#### [Given passage]

┌──

Geochemical anomalies in the Lower Silurian shale gas from the Sichuan Basin, China: Insights from a Rayleigh-type fractionation model

Abstract

To verify recent single-well data from the Sichuan Basin, we analyzed the molecular and isotopic composition of late-mature Longmaxi shale gases from the southwestern portion of the Fuling block. The gases are highly enriched in methane (>96.1%) and have low C2+ hydrocarbon contents (<0.51%). The gases exhibit a reversal in carbon isotopes (δ13C3 < δ13C2 < δ13C1), and their δ13C1 values are abnormally enriched (i.e., equal to, or in some cases, more enriched than the associated kerogen). The helium component is typical of crustal genesis from the radiogenic decay of U and Th within the shale, which ranges from 145 ppm to 253 ppm, and its R/Ra ranges from 0.01 to 0.05. The δ15NN2 values range from −5.2‰ to −1.1‰, suggesting that the nitrogen was produced from the thermal de-ammoniation of organic matter. At extremely high thermal maturities and geothermal temperatures, shale gases with abnormally enriched δ13C1 values can best be explained using the model of Burruss and Laughrey (2010), which invokes a Rayleigh-type isotopic fractionation of ethane as it undergoes redox reactions to form methane and residual carbon in the late-stage (post-oil cracking) generation of methane. The variations in the distribution of δ13C1 and δ13C2 within the Fuling block imply that fluid-rock interactions related to the CO2 may have occurred, but not to a significant degree, and the cumulative effects of diffusion were also observed. Unraveling the geological processes that create the geochemical anomalies found in these Lower Silurian shale gas samples can provide valuable insight into the late-stage gas generation.

└──

#### [Work order 1]
From the shale gas abstract, list every gas component whose amount in the gases is given as a percentage or in ppm, along with that amount.
#### [Work order 2]
Rewrite the shale gas abstract paragraph that begins "To verify recent single-well data" as a short bulleted list that keeps its main findings.
#### [Work order 3]
In the shale gas abstract, what range of R/Ra values is given for the helium?

Records from a data collection
┌──

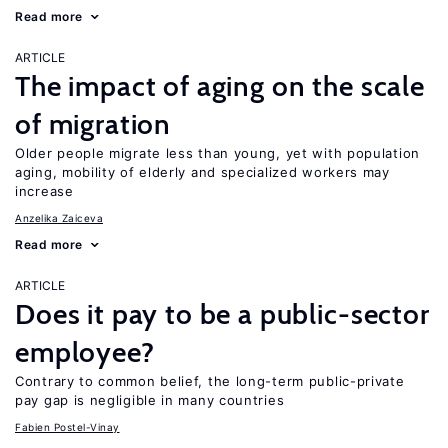
Read more
ARTICLE
The impact of aging on the scale
of migration
Older people migrate less than young, yet with population
aging, mobility of elderly and specialized workers may
increase
Anzelika Zaiceva
Read more
ARTICLE
Does it pay to be a public-sector
employee?
Contrary to common belief, the long-term public-private
pay gap is negligible in many countries
Fabien Postel-Vinay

└──

#### [Written answer 1]
- Methane: >96.1%
- C2+ hydrocarbons: <0.51%
- Helium: 145 ppm to 253 ppm

#### [Written answer 2]
- Late-mature Longmaxi shale gases from the southwestern Fuling block, Sichuan Basin, were analyzed for molecular and isotopic composition to verify recent single-well data.
- The gases are over 96.1% methane and under 0.51% C2+ hydrocarbons.
- Carbon isotopes are reversed (δ13C3 < δ13C2 < δ13C1), and δ13C1 values are abnormally enriched, equal to or more enriched than the associated kerogen.
- Helium (145–253 ppm, R/Ra 0.01–0.05) is crustal, coming from radiogenic decay of U and Th in the shale.
- δ15NN2 values of −5.2‰ to −1.1‰ suggest that the nitrogen came from thermal de-ammoniation of organic matter.
- The enriched δ13C1 values are best explained by the Burruss and Laughrey (2010) model: Rayleigh-type fractionation of ethane as it undergoes redox reactions to form methane and residual carbon during late-stage (post-oil cracking) methane generation.
- Variations in δ13C1 and δ13C2 across the block imply minor CO2-related fluid-rock interaction, and cumulative diffusion effects were also observed.
- Understanding these anomalies can give insight into late-stage gas generation.

#### [Written answer 3]
0.01 to 0.05